Robert Reilly believes that waltzing can stop war.
Last week he invited a few hundred of his friends and acquaintances to his annual peacekeeping party, a night of waltzing reminiscent of the sumptuous balls of turn-of-the-century Vienna.
The swish of satin and taffeta blended with lilting waltz music as men in white tie and tails whirled women in floor-length gowns around the palatial ballroom of the Organization of American States, the annual scene of Reilly's party.
It was a night of silk top hats, furs, dance cards, champagne and flaming crepes as more than 200 couples, including several high-ranking Reagan administration officials and young Republican professionals, most of whom are city residents, savored the third annual party of the Committee for Western Civilization.

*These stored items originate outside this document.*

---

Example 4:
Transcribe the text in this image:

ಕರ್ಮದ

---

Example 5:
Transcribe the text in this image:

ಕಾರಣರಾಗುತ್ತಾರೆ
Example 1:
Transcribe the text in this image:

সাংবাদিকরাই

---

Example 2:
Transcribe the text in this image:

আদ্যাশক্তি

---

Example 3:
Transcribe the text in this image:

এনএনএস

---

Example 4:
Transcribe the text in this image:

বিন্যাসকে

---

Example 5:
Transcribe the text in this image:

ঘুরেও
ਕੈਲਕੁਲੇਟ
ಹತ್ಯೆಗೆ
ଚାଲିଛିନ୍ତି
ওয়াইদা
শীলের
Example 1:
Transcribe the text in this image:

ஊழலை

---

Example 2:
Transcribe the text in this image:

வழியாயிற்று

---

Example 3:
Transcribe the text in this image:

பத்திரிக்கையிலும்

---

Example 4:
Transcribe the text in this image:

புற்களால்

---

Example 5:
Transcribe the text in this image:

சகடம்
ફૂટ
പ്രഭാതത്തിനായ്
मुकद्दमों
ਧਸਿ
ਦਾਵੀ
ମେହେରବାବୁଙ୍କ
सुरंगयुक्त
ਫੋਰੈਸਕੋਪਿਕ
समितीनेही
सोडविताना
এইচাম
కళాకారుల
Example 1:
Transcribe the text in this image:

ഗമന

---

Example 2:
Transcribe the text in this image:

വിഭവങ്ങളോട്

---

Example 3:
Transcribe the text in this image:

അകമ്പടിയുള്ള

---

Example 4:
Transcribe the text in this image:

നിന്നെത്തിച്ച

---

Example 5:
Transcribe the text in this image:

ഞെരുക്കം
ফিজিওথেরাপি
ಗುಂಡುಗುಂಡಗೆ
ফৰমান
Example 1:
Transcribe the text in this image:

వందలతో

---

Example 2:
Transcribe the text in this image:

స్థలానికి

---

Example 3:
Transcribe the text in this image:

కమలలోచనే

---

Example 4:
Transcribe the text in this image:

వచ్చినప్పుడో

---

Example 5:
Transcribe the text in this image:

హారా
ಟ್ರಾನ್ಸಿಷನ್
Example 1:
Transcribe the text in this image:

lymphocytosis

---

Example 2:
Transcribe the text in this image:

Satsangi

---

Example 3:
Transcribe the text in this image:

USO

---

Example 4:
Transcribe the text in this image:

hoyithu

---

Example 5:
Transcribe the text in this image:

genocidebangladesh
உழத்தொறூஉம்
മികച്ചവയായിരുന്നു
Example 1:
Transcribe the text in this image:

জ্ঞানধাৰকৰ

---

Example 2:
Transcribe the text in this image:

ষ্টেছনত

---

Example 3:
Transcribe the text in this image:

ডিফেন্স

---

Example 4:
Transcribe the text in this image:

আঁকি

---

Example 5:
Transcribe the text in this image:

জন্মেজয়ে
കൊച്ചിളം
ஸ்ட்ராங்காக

"Between the Congress of Vienna and the outbreak of World War I, the world enjoyed an unequaled period of grace and tranquility," said Reilly, a Capitol Hill resident, White House staff member and party sponsor.
"Can it be only coincidence that it was precisely at that time that the waltz reached the apex of its popularity?"

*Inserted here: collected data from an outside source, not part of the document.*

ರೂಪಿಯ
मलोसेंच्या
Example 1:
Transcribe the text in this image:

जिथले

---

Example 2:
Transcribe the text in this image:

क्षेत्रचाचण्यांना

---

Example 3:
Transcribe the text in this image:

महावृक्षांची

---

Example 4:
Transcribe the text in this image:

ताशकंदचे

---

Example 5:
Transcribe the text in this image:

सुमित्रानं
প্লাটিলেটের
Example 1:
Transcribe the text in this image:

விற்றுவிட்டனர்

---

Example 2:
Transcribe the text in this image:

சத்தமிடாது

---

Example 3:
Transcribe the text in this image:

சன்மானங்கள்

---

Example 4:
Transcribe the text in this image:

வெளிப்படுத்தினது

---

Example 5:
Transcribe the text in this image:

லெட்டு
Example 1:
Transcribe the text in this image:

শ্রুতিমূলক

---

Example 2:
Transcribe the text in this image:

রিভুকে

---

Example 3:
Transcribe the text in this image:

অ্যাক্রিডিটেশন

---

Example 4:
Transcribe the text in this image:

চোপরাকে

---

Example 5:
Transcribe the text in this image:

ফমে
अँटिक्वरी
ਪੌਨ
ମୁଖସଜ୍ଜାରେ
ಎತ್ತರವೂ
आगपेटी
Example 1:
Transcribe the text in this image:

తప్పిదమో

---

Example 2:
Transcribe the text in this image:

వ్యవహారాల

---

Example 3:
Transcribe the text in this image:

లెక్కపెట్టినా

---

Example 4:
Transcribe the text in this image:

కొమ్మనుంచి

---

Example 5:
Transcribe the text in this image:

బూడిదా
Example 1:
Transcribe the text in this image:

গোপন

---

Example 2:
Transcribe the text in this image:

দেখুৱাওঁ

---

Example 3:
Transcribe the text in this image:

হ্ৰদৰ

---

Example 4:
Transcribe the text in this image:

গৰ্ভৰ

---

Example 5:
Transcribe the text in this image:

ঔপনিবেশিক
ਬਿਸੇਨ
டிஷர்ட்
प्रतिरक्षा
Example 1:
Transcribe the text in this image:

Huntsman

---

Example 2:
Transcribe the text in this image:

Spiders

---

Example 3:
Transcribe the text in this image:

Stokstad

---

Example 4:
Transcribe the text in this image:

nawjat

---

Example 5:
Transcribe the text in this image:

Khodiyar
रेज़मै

He said the party had no political purpose, although the crowd was overwhelmingly Republican and the nearly $1,000 profit went to the Intercollegiate Studies Institute, founded by conservative author William Buckley Jr. in 1953 to sponsor seminars and publications for college students on such "traditional" values as capitalism.

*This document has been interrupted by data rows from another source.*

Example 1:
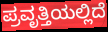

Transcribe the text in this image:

ಪ್ರವೃತ್ತಿಯಲ್ಲಿದೆ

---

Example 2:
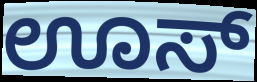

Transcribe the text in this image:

ಊಸ್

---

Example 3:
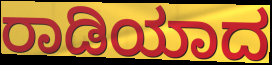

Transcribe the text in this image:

ರಾಡಿಯಾದ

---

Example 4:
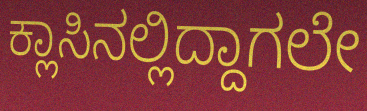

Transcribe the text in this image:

ಕ್ಲಾಸಿನಲ್ಲಿದ್ದಾಗಲೇ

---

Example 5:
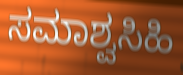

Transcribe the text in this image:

ಸಮಾಶ್ವಸಿಹಿ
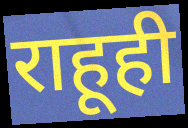
राहूही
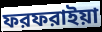
ফরফরাইয়া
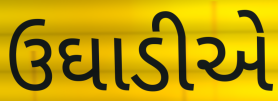
ઉઘાડીએ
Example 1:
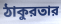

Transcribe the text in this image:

ঠাকুরতার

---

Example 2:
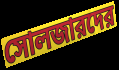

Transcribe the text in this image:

সোলজারদের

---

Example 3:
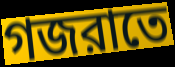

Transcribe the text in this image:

গজরাতে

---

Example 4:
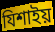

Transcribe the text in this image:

যিশাইয়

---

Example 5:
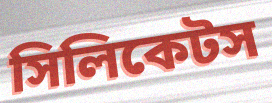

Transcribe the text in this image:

সিলিকেটস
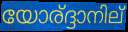
യോര്ദ്ദാനില്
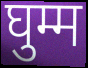
घुम्म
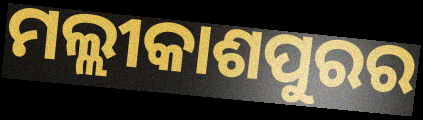
ମଲ୍ଲୀକାଶପୁରର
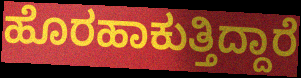
ಹೊರಹಾಕುತ್ತಿದ್ದಾರೆ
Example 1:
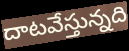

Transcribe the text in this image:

దాటవేస్తున్నది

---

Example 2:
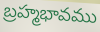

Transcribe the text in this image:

బ్రహ్మభావము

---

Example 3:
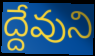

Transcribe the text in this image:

ద్దేవుని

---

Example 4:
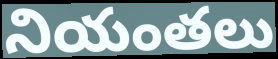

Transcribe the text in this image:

నియంతలు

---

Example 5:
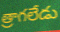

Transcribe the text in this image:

త్రాగలేడు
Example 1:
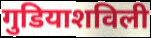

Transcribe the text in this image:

गुडियाशविली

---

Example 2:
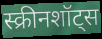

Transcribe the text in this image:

स्क्रीनशॉट्स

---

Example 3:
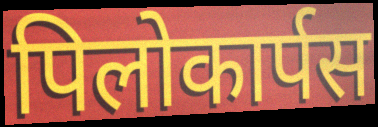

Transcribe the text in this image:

पिलोकार्पस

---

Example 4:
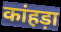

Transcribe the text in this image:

कांहड़ा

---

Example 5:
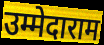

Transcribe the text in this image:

उम्मेदाराम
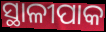
ସ୍ଥାଳୀପାକ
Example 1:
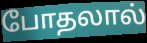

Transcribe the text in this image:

போதலால்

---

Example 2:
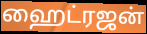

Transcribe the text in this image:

ஹைட்ரஜன்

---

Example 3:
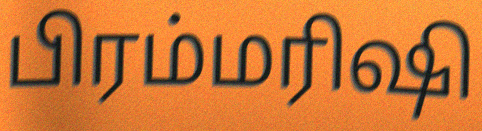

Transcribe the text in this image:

பிரம்மரிஷி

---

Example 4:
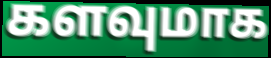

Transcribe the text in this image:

களவுமாக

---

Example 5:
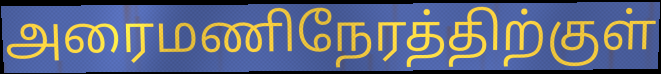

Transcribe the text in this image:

அரைமணிநேரத்திற்குள்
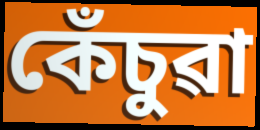
কেঁচুৱা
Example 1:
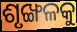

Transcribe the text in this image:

ଶୃଙ୍ଖଳକୁ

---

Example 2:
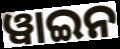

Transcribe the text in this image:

ୱାଇନ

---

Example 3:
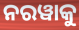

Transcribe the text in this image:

ନରୱାକୁ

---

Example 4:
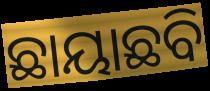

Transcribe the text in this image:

ଛାୟାଛବି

The committee's board includes former national security affairs adviser Richard Allen, Sen. Phil Gramm (R-Tex.), former ambassador Clare Booth Luce, a half-dozen other former or current Reagan appointees and an Austrian baron.
"At the first dance in 1983 people kept waiting all night for an announcement, a pitch, but it's just fun," Reilly said.
Reilly, resplendent in top hat, white tails, flowing cape and gloves, cut a striking figure on the dance floor as he waltzed most numbers.
By midevening, beads of perspiration dripped on his formal attire despite his repeated wipings with one of his white gloves.
Tables swathed in white linen cloths and topped with single candlesticks and spring flowers ringed the dance floor.
Nearby were long tables, lit by silver candelabras and laden with rich desserts, fruits and cheese.
Champagne and other drinks were plentiful at an open bar next to the dance floor.
"I love it. I wouldn't miss this for the world," said Jane Shepard, a native of Washington and a Capitol Hill resident who wore a black net gown that was embossed with a maze of gold polka dots and diamonds and cinched with a shiny gold belt.
"It reminds me of when I was growing up and you had to go to cotillions all the time," she said.
Michelle Van Cleave, also a Capitol Hill resident and legislative assistant to Rep. Jack Kemp (R-N.Y.), said, "Frequently when you go do dances most people spend the night on the sidelines drinking, talking and eating, and dancing is a sidelight.
At this particular party, dancing is the object, and everyone is dancing enthusiastically."
"It is an exceptionally elegant evening because of good friends, lovely music and the waltz," she added.
The plethora of designer gowns, tuxedos and furs echoed the inaugural parties of last month. Some of the women confessed to recycling their inuaugural finery for the waltz.
Elayne Bennett, wife of the new secretary of education, said her turquoise silk shantung sheath by Halston came from a sale rack and had been her inaugural gown.
Other gowns came from designers Christian Dior, Mollie Parnis and Adolpho. Faith Whittlesey, White House public liaison chief rumored to be headed for another stint as Swiss ambassador, wore a bright orange Greek print with gold trim that she said was selected from her collection of evening gowns acquired during her diplomatic days.
"It's very festive; that's why I decided to wear it," she said.
The guests included such notables as OAS Ambassador William Middendorf and Secretary of Education William Bennett, a handful of barons, dukes and countesses, and Reagan supporters ranging from White House and presidential commission staff members to employes of the American Enterprise Institute and the Heritage Foundation, conservative think tanks.
"It is a good thing that something like this still occurs in our time of equalization," said Gottfried Dietze, 62, of Foggy Bottom, a political science professor, as he danced the last waltz of the evening, the Blue Danube. "This is class."